WORK TO BE COMPLETED – Retype, without any change, the first line of the records and every line after it through the one containing "2022 | 0.58".

[Saved data entries]
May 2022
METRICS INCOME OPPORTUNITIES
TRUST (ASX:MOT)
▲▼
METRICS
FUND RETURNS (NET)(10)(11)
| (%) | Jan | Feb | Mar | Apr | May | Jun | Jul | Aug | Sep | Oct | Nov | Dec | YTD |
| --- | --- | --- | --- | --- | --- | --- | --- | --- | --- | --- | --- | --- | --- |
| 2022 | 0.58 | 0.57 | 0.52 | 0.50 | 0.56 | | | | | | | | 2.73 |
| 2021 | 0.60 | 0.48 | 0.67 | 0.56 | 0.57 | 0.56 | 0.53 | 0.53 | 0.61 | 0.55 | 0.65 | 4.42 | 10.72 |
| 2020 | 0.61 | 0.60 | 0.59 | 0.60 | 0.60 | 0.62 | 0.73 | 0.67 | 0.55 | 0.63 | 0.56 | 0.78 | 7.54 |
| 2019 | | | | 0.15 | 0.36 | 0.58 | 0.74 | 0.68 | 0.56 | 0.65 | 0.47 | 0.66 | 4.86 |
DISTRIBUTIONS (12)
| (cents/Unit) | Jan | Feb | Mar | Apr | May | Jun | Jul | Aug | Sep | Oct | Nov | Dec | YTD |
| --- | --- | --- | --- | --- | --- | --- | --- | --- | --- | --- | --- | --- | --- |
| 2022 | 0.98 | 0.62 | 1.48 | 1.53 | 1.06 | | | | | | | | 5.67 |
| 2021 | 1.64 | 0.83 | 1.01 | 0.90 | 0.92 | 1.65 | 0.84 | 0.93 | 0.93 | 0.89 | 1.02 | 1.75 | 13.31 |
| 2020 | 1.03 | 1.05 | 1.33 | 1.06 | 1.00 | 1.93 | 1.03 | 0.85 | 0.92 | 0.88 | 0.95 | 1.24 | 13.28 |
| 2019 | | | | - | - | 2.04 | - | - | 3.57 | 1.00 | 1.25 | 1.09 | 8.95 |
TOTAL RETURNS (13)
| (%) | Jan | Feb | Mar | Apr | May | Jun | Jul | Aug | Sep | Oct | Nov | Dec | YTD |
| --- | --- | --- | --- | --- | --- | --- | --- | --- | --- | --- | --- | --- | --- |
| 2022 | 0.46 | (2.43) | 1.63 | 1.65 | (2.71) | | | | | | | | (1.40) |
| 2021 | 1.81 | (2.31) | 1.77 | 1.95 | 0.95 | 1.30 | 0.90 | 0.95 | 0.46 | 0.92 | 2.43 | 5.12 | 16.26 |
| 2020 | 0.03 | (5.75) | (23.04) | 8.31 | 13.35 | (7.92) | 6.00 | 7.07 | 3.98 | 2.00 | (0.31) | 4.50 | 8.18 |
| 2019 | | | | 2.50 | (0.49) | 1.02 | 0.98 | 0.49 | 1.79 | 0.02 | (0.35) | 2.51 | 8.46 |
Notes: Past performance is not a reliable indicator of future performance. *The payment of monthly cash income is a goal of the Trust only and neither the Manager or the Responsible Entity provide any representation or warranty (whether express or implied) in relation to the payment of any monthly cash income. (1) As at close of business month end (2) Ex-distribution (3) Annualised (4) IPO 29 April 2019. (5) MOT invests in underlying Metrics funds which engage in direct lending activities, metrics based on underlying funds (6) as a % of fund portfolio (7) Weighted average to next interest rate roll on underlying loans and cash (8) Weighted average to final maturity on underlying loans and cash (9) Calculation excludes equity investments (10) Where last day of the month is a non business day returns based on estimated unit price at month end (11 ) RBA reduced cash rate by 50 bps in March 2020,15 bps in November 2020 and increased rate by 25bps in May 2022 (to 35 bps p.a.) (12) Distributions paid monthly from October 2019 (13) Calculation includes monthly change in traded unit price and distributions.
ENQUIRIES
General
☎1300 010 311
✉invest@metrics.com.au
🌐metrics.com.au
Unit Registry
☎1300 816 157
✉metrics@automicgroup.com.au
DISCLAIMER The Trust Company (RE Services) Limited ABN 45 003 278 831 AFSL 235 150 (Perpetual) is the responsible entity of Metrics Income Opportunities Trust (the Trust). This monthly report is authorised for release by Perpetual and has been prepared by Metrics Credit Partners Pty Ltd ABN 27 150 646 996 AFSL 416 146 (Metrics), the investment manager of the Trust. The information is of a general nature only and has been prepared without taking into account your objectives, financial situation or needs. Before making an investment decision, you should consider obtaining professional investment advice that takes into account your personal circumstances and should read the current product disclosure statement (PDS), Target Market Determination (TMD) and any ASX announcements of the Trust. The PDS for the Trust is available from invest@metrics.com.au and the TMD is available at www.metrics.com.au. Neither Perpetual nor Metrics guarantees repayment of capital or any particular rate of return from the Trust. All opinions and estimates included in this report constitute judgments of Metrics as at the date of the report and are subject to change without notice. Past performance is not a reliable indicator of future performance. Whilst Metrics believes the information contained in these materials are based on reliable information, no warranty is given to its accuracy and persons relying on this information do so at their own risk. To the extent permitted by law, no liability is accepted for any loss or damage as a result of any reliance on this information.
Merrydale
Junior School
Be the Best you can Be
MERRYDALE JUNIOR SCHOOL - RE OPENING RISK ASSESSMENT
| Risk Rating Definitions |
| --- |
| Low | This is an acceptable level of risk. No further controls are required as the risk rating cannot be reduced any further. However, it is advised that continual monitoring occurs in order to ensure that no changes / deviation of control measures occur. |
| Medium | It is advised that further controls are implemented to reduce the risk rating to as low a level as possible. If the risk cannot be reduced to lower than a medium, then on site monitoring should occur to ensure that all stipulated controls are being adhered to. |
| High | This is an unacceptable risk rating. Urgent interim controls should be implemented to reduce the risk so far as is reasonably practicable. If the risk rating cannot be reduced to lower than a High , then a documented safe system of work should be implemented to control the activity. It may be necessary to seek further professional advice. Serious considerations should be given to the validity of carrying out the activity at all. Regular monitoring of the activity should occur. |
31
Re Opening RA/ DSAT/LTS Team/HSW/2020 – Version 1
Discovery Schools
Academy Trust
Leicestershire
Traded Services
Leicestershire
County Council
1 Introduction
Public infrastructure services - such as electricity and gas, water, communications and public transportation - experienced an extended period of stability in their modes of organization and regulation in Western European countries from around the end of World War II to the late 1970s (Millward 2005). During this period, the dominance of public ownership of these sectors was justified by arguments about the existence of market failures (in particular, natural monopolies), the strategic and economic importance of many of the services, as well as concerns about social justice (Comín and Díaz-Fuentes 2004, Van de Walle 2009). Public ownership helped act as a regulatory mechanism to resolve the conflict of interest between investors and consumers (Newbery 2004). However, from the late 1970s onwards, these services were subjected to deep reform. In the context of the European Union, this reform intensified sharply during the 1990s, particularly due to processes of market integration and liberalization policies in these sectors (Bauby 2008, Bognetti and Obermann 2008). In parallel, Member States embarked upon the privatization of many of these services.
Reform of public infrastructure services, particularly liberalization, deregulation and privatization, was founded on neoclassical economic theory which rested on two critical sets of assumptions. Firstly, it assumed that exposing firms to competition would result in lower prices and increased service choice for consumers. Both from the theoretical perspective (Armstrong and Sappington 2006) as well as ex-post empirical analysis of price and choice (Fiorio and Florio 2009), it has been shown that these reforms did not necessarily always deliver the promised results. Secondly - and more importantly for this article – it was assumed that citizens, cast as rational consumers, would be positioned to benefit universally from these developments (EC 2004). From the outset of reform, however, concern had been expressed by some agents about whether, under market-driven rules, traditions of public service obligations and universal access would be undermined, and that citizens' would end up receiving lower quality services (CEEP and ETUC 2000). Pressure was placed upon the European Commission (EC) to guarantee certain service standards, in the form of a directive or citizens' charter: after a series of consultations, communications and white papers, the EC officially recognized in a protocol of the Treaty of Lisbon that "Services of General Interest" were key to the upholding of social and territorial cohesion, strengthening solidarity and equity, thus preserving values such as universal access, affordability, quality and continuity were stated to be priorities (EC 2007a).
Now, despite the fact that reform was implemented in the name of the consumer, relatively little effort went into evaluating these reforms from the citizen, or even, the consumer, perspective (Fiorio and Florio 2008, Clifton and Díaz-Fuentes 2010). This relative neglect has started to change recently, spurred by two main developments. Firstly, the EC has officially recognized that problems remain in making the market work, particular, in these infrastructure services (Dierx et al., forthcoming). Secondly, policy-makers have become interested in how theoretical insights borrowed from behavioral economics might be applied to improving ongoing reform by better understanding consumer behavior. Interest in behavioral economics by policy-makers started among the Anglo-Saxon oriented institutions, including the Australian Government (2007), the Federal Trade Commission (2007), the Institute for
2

EXPECTED OUTPUT –
May 2022
METRICS INCOME OPPORTUNITIES
TRUST (ASX:MOT)
▲▼
METRICS
FUND RETURNS (NET)(10)(11)
| (%) | Jan | Feb | Mar | Apr | May | Jun | Jul | Aug | Sep | Oct | Nov | Dec | YTD |
| --- | --- | --- | --- | --- | --- | --- | --- | --- | --- | --- | --- | --- | --- |
| 2022 | 0.58 | 0.57 | 0.52 | 0.50 | 0.56 | | | | | | | | 2.73 |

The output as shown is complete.